__TAREFA 1__
Copie sem qualquer alteração as linhas da listagem apresentada abaixo, começando pela primeira linha da listagem e seguindo até a linha que contém "19: (523, 425)", ambas incluídas.

Descaminhos: Do inesquecível encontro amoroso

quarta-feira, dezembro 05, 2012

Do inesquecível encontro amoroso

Permanecem e permanecerão válidos os argumentos elencáveis em favor da célebre aposta de Pascal, que há séculos desperta tanta incompreensão por parte de pretensos refutadores, gente que não consegue ou se recusa a entender o que ali estava em jogo. Pululam ainda hoje as mais estapafúrdias tentativas de refutação, que passam ao largo do cerne do problema.
O que estava e está ainda em jogo nunca deveria ter sido entendido como um argumento em favor da existência ou eficiência de um certo caminho de salvação, nem como um argumento em favor desse ou daquele caminho, no caso de haver diversos; o que estava e ainda está em jogo é a impossibilidade radical do jogo para aquele que o compreende, a assimetria disjuntiva e, no limite, insustentável que a aposta revela. Aquele que compreende o argumento em sua lógica mais profunda, que compreende o que realmente se encontra em jogo, não consegue permanecer na hesitação ou na barganha, mas é compelido a se lançar no espaço dessa assimetria.

__DADOS A PROCESSAR__
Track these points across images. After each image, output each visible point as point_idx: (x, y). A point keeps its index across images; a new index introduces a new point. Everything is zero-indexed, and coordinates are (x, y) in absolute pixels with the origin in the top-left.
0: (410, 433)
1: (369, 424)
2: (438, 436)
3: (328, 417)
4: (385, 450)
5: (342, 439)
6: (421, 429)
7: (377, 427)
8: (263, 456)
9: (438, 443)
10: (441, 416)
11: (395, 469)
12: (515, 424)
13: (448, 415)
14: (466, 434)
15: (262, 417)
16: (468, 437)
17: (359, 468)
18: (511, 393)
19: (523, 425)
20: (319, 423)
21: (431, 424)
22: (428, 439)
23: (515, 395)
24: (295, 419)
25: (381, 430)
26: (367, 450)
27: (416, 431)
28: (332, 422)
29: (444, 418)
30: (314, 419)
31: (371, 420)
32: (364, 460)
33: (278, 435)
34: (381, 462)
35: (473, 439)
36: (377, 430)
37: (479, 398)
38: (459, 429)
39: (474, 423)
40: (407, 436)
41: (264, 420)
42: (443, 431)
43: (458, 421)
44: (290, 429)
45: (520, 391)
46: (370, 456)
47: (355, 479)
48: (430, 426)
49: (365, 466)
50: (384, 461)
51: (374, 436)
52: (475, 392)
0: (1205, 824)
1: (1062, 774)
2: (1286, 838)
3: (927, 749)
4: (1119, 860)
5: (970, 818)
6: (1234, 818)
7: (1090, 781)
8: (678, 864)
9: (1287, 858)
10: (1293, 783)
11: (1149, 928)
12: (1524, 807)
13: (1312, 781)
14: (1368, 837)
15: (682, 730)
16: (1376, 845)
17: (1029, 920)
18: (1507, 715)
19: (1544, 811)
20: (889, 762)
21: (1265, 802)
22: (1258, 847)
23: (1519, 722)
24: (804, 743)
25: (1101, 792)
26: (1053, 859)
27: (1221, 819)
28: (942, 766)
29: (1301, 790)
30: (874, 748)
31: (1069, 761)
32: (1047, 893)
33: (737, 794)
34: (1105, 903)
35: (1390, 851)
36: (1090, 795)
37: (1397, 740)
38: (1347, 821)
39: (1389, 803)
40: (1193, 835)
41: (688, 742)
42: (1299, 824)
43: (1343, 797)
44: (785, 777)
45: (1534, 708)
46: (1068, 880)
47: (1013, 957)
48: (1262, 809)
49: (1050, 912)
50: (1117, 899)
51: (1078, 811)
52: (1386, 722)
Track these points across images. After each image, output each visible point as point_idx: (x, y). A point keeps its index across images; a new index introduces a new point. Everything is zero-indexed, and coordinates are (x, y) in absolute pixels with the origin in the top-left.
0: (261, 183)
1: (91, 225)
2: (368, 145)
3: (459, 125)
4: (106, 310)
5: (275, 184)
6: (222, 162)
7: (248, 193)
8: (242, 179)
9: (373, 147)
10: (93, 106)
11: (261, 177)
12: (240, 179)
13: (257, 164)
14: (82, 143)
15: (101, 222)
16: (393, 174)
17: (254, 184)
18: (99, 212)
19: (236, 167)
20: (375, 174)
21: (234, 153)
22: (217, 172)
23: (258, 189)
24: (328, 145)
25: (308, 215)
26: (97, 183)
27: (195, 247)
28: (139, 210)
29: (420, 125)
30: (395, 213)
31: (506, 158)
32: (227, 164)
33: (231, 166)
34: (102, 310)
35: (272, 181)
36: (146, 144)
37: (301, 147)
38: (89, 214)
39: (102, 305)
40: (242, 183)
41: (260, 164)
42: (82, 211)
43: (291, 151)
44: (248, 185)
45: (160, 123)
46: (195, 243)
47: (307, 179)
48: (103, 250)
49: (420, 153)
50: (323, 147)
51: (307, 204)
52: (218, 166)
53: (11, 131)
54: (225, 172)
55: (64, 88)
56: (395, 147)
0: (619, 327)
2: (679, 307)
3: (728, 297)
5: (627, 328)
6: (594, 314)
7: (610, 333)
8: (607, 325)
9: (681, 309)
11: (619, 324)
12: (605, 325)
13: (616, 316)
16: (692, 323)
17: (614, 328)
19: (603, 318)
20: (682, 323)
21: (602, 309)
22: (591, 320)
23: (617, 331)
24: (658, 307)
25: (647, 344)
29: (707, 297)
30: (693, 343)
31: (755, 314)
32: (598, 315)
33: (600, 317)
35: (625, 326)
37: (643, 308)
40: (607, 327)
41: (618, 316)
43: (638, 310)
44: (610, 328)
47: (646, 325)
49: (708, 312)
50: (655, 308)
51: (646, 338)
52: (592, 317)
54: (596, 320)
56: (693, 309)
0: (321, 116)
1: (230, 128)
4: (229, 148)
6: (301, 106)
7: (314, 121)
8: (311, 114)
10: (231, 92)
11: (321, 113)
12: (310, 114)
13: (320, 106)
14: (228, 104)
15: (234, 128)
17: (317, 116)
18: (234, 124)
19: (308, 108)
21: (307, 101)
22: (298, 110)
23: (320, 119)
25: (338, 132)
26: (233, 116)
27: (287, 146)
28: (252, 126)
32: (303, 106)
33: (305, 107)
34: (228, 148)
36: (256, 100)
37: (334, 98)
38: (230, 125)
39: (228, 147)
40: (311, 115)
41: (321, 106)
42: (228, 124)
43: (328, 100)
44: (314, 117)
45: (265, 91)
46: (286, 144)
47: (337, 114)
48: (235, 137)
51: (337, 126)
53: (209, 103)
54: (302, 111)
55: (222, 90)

__TAREFA 2__
Transcreva na íntegra e sem modificações o texto sobre a aposta de Pascal.

__CAMPO DE RESPOSTA 1__
Track these points across images. After each image, output each visible point as point_idx: (x, y). A point keeps its index across images; a new index introduces a new point. Everything is zero-indexed, and coordinates are (x, y) in absolute pixels with the origin in the top-left.
0: (410, 433)
1: (369, 424)
2: (438, 436)
3: (328, 417)
4: (385, 450)
5: (342, 439)
6: (421, 429)
7: (377, 427)
8: (263, 456)
9: (438, 443)
10: (441, 416)
11: (395, 469)
12: (515, 424)
13: (448, 415)
14: (466, 434)
15: (262, 417)
16: (468, 437)
17: (359, 468)
18: (511, 393)
19: (523, 425)

__CAMPO DE RESPOSTA 2__
Descaminhos: Do inesquecível encontro amoroso

quarta-feira, dezembro 05, 2012

Do inesquecível encontro amoroso

Permanecem e permanecerão válidos os argumentos elencáveis em favor da célebre aposta de Pascal, que há séculos desperta tanta incompreensão por parte de pretensos refutadores, gente que não consegue ou se recusa a entender o que ali estava em jogo. Pululam ainda hoje as mais estapafúrdias tentativas de refutação, que passam ao largo do cerne do problema.
O que estava e está ainda em jogo nunca deveria ter sido entendido como um argumento em favor da existência ou eficiência de um certo caminho de salvação, nem como um argumento em favor desse ou daquele caminho, no caso de haver diversos; o que estava e ainda está em jogo é a impossibilidade radical do jogo para aquele que o compreende, a assimetria disjuntiva e, no limite, insustentável que a aposta revela. Aquele que compreende o argumento em sua lógica mais profunda, que compreende o que realmente se encontra em jogo, não consegue permanecer na hesitação ou na barganha, mas é compelido a se lançar no espaço dessa assimetria.